120.7. While ensuring and protecting the rights of the accused and the complainant, a preliminary inquiry should be made time-bound and in any case it should not exceed fifteen days generally and in exceptional cases, by giving adequate reasons, six weeks' time is provided. The fact of such delay and the causes of it must be reflected in the General Diary entry. 120.8. Since the General Diary/Station Diary/Daily Diary is the record of all information received in a police station, we direct that all information relating to cognizable offences, whether resulting in registration of FIR or leading to an inquiry, must be mandatorily and meticulously reflected in the said diary and the decision to conduct a preliminary inquiry must also be reflected, as mentioned above.

7. Learned counsel for the applicant submits that before making complaint for the purposes of registration of the FIR, the allottees-the complainant deliberately have not given reference of agreement of allotment. He submits that not only this, even before registration of the FIR, the concerned Official of the police department have not proceeded for a preliminary enquiry which is in fact in the mandate of the judgment of the Apex Court in the case of Lalita Kumar (supra). He further submits that registration of the FIR is completely against the mandate of the judgment of Hon’ble Apex Court in the case of Lalita Kumar’s (supra).

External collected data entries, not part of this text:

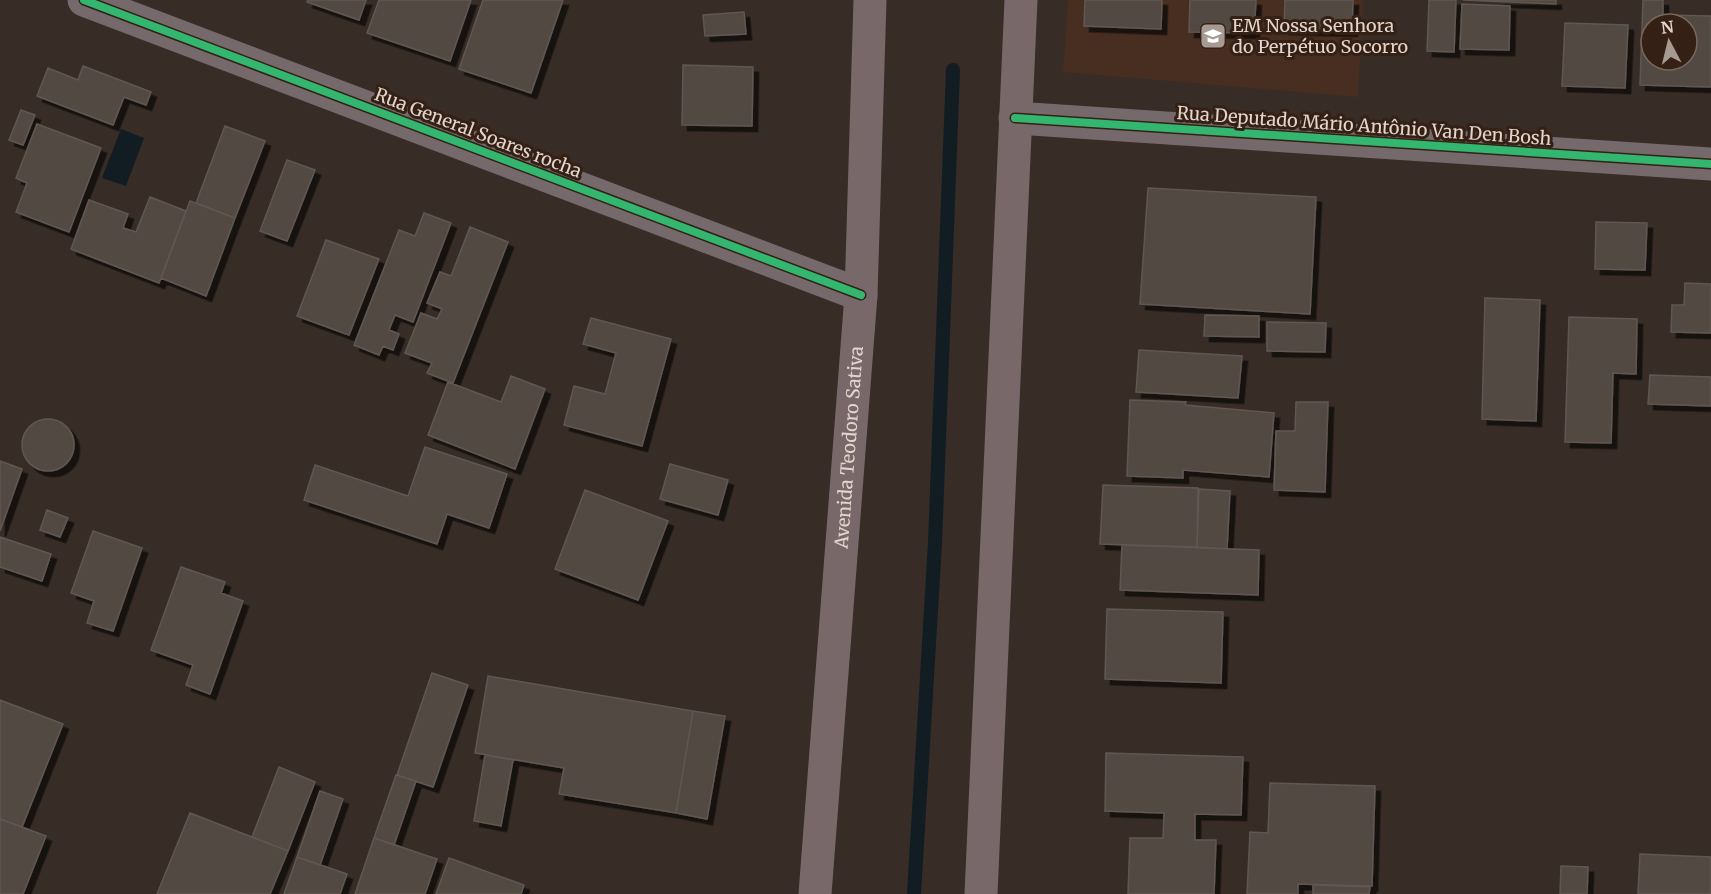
<svg xmlns="http://www.w3.org/2000/svg" width="1711" height="894" font-family="Merriweather,serif">
  <style>
    .built { fill: #472e20 }
    .water { fill: #111d22 }
    .lines { fill: none; stroke-linecap: round; stroke-linejoin: round }
    .stream { stroke: #111d22; stroke-width: 14 }
    .building { fill: #514843; stroke: #615753; stroke-width: 1.5; fill-rule: evenodd; filter: url(#shadow) }
    .minor { stroke: #76696c; stroke-width: 33 }
    .primary { stroke: #78686a; stroke-width: 33 }
    .cycleway-casing { stroke: #342014; stroke-width: 11 }
    .cycleway { stroke: #33b770; stroke-width: 8 }
    .labels { text-anchor: middle; stroke-width: 6; stroke-linejoin: round; paint-order: stroke }
    .poi-label { font-size: 18px; fill: #e3d5cd; stroke: #342014; text-anchor: start }
    .street-label { font-size: 18px; fill: #e3d5cd; stroke: #342014 }
  </style>
  <defs>
    <filter id="shadow"><feDropShadow dx="5.5" dy="5.5" stdDeviation="0" flood-color="#0009"/></filter>
  </defs>
  <rect width="100%" height="100%" fill="#372c26"/>
  <!-- built -->
  <path class="built" d="M 1068,0 L 1363,0 L 1358,97 L 1063,72 Z"/>
  <!-- water -->
  <path class="water" d="M 121,129 L 144,138 L 126,186 L 102,178 Z"/>
  <g class="lines">
    <!-- stream -->
    <path class="stream" d="M 914,894 L 935,543 L 953,70"/>
  </g>
  <!-- building -->
  <path class="building" d="M 308,0 L 366,0 L 359,20 L 307,2 Z
    M 379,0 L 471,0 L 450,61 L 367,33 Z
    M 483,0 L 563,0 L 531,93 L 459,69 Z
    M 1085,0 L 1162,0 L 1161,29 L 1084,26 Z
    M 1190,0 L 1256,0 L 1254,33 L 1189,32 Z
    M 1285,0 L 1353,0 L 1352,31 L 1284,29 Z
    M 1429,0 L 1456,0 L 1454,52 L 1427,51 Z
    M 1463,0 L 1556,0 L 1556,4 Z
    M 1643,0 L 1663,0 L 1663,15 L 1711,16 L 1711,87 L 1640,85 ZM 1651,24 L 1687,24 L 1687,60 L 1651,60 Z
    M 1462,4 L 1510,6 L 1509,50 L 1460,49 Z
    M 744,12 L 746,34 L 705,36 L 703,15 Z
    M 1565,23 L 1628,25 L 1625,88 L 1562,86 Z
    M 683,65 L 753,67 L 752,126 L 682,125 Z
    M 83,66 L 151,92 L 146,105 L 124,97 L 113,125 L 37,96 L 48,68 L 78,80 Z
    M 21,110 L 35,115 L 23,145 L 9,140 Z
    M 37,124 L 101,148 L 69,232 L 16,212 L 27,183 L 16,178 Z
    M 225,126 L 265,141 L 235,218 L 196,203 Z
    M 287,160 L 315,170 L 287,241 L 260,231 Z
    M 1148,188 L 1316,197 L 1310,314 L 1140,304 Z
    M 150,197 L 186,211 L 159,283 L 71,249 L 89,200 L 128,214 L 123,228 L 136,232 Z
    M 190,201 L 235,218 L 206,296 L 161,278 Z
    M 424,213 L 451,223 L 413,322 L 395,315 L 389,330 L 399,334 L 393,350 L 383,346 L 379,355 L 354,345 L 399,230 L 415,236 Z
    M 1596,222 L 1647,223 L 1645,270 L 1595,269 Z
    M 470,227 L 508,242 L 453,383 L 427,373 L 432,363 L 405,353 L 421,313 L 437,319 L 442,309 L 427,303 L 440,272 L 451,276 Z
    M 326,240 L 379,259 L 349,335 L 297,316 Z
    M 1685,283 L 1711,284 L 1711,333 L 1671,332 L 1672,305 L 1684,305 Z
    M 1485,298 L 1540,300 L 1536,421 L 1482,419 Z
    M 1205,315 L 1259,316 L 1259,337 L 1204,336 Z
    M 1569,317 L 1637,319 L 1636,374 L 1613,373 L 1611,443 L 1565,442 Z
    M 591,318 L 671,339 L 642,446 L 564,425 L 574,386 L 605,394 L 616,353 L 583,344 Z
    M 1267,322 L 1326,323 L 1325,352 L 1267,351 Z
    M 1139,350 L 1242,356 L 1238,398 L 1136,392 Z
    M 1650,375 L 1711,377 L 1711,406 L 1648,404 Z
    M 511,376 L 545,389 L 515,469 L 428,435 L 448,382 L 501,402 Z
    M 1130,400 L 1186,402 L 1185,405 L 1274,413 L 1269,477 L 1183,470 L 1183,478 L 1127,476 Z
    M 1296,402 L 1328,402 L 1325,492 L 1274,490 L 1276,431 L 1295,431 Z
    M22 445a26 26 0 1 1 52 0a26 26 0 1 1-52 0Z
    M 425,447 L 507,474 L 489,528 L 447,514 L 437,544 L 304,500 L 315,465 L 408,496 Z
    M 0,461 L 22,469 L 0,531 Z
    M 670,464 L 728,480 L 718,515 L 660,499 Z
    M 1103,485 L 1198,488 L 1197,547 L 1100,544 Z
    M 1199,489 L 1230,491 L 1227,549 L 1197,547 Z
    M 585,490 L 668,521 L 638,600 L 555,569 Z
    M 47,510 L 68,518 L 60,537 L 40,530 Z
    M 93,531 L 142,548 L 113,631 L 87,623 L 94,601 L 71,593 Z
    M 0,537 L 51,554 L 42,581 L 0,567 Z
    M 1122,545 L 1259,550 L 1258,595 L 1120,590 Z
    M 181,567 L 225,582 L 221,593 L 243,601 L 210,694 L 186,685 L 193,665 L 151,650 Z
    M 1107,609 L 1223,612 L 1221,683 L 1105,679 Z
    M 432,673 L 468,685 L 433,787 L 397,775 Z
    M 488,676 L 693,711 L 676,813 L 559,794 L 564,768 L 475,753 Z
    M 0,700 L 63,724 L 22,827 L 0,819 Z
    M 693,711 L 725,716 L 707,819 L 676,813 Z
    M 1106,753 L 1243,757 L 1241,815 L 1195,814 L 1195,840 L 1216,840 L 1214,894 L 1128,894 L 1130,838 L 1163,838 L 1164,813 L 1105,811 Z
    M 485,755 L 513,760 L 501,826 L 474,821 Z
    M 279,767 L 315,782 L 288,851 L 252,837 Z
    M 396,775 L 416,781 L 394,845 L 374,838 Z
    M 1270,783 L 1375,786 L 1372,886 L 1298,884 L 1298,894 L 1247,894 L 1250,832 L 1268,833 Z
    M 320,791 L 343,799 L 320,865 L 297,857 Z
    M 190,813 L 288,851 L 270,894 L 157,894 Z
    M 0,819 L 46,836 L 23,894 L 0,894 Z
    M 374,838 L 437,859 L 425,894 L 355,894 Z
    M 1640,854 L 1711,857 L 1711,894 L 1638,894 Z
    M 297,857 L 347,874 L 340,894 L 284,894 Z
    M 449,858 L 524,885 L 521,894 L 436,894 Z
    M 1561,866 L 1588,867 L 1587,894 L 1560,894 Z
    M 1313,885 L 1370,887 L 1369,894 L 1313,894 Z"/>
  <g class="lines">
    <!-- minor -->
    <path class="minor" d="M 84,0 L 861,295
      M 1015,118 L 1711,164"/>
    <!-- primary -->
    <g class="primary">
      <path id="s1" d="M 815,894 L 861,295 L 870,0"/>
      <path d="M 981,894 L 1021,0"/>
    </g>
    <defs>
      <path id="cycleway" d="M 84,0 L 861,295
        M 1015,118 L 1711,164"/>
    </defs>
    <!-- cycleway casing -->
    <use href="#cycleway" class="cycleway-casing"/>
    <!-- cycleway -->
    <use href="#cycleway" class="cycleway"/>
  </g>
  <!-- icons -->
  <defs>
    <symbol id="school-square" viewBox="-11 -11 22 22"><rect x="-9" y="-9" width="18" height="18" rx="4" fill="#a79a93" stroke="#342014"/><path d="M0-5L7-2L0 1L-7-2ZM-4 1L0 2.5L4 1V4Q0 6-4 4Z" fill="#fff"/></symbol>
  </defs>
  <g fill-rule="evenodd">
    <use href="#school-square" x="1198" y="21" width="30" height="30"/>
  </g>
  <g class="labels">
    <!-- poi labels -->
    <g class="poi-label">
      <text x="1232" y="32">EM Nossa Senhora<tspan x="1232" dy="21">do Perpétuo Socorro</tspan></text>
    </g>
    <!-- street labels -->
    <g class="street-label">
      <text transform="translate(1364 126) rotate(4)" y="6">Rua Deputado Mário Antônio Van Den Bosh</text>
      <text transform="translate(478 133) rotate(21)" y="6">Rua General Soares rocha</text>
      <text dy="6" stroke="none"><textPath href="#s1" startOffset="448">Avenida Teodoro Sativa</textPath></text>
    </g>
  </g>
  <!-- north arrow -->
  <g transform="translate(1669 42) rotate(353)"><circle r="28" fill="#342014" stroke="#7a685e" stroke-width="1.5"/>
  <path d="M0-4.5L10 22L0 15L-10 22Z" fill="#a79a93"/>
  <text y="-9" font-size="16" font-weight="bold" text-anchor="middle" fill="#e3d5cd">N</text>
  </g>
</svg>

8. In addition to this, he also placed before this Court one of the Office Memorandum of the Ministry of Corporate Affairs, Government of India dated 05.06.2024, wherein a reference of Central Act No.18 of 2013 has been given wherein there is reference of the applicant’s company and submits that official concerned exceeded their jurisdiction by registering multiple FIRs. It is very strange that in this case, as informed to this Court by learned counsel for the applicant that as many as, 200 FIRs have been registered with the same nature of allegation.

9. Apart from this, learned counsel for the applicant submits that Co-ordinate Bench of this Court also granted bail in another FIR in reference to which two orders have been placed before this Court one order passed by Co-ordinate Bench in BA1 No.88 of 2025, which relates to FIR No.484 of 2023 and another one relates to FIR No. 418 of 2023.

10. Learned counsel for the applicant submits that there are various FIRs’ have been lodged against the applicant against self same offence and in more than 190 cases the applicant has been released on bail by different High Courts including this High Court.

11. Learned State Counsel has not disputed that present applicant have been enlarged on bail by the Co-ordinate Bench. He also admits that present applicant has been granted interim bail in five bail applications by this Court on 04.08.2025.

12. After hearing the learned counsel for the parties and further taking into consideration that on the same set of allegations almost more than 200 FIRs have been lodged, this Court is of the view applicant deserves for bail.

13. Accordingly, without expressing any opinion on the merit of the case, bail application is allowed.

14. Let the applicant – Kuldeep Nandrajog S/o Satpal Nandrajog, be enlarged on bail on furnishing his personal bond and two sureties each of the like amount to the satisfaction of the court concerned.